▶ **Task requirements**:
In the entries below, spot each line with the word "Teplota" and copy it.

▶ **Given records**:
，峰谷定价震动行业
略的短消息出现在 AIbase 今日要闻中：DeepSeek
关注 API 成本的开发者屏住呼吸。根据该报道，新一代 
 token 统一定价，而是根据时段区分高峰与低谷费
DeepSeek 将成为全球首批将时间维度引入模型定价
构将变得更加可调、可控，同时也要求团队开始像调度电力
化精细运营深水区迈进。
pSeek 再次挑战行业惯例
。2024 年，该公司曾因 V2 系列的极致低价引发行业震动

---

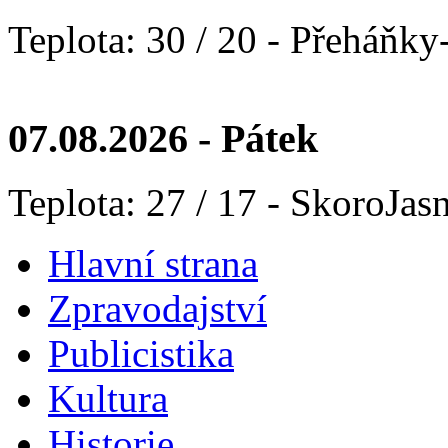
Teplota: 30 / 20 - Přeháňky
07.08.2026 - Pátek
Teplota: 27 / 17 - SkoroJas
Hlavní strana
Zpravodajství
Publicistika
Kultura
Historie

--

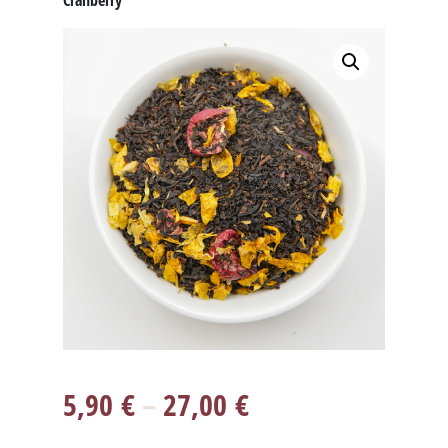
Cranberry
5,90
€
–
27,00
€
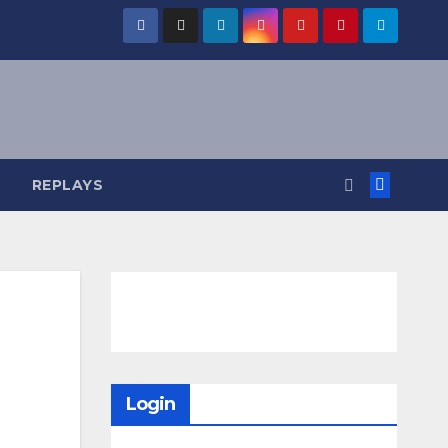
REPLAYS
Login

▶ **Answer space**:
Teplota: 30 / 20 - Přeháňky
Teplota: 27 / 17 - SkoroJas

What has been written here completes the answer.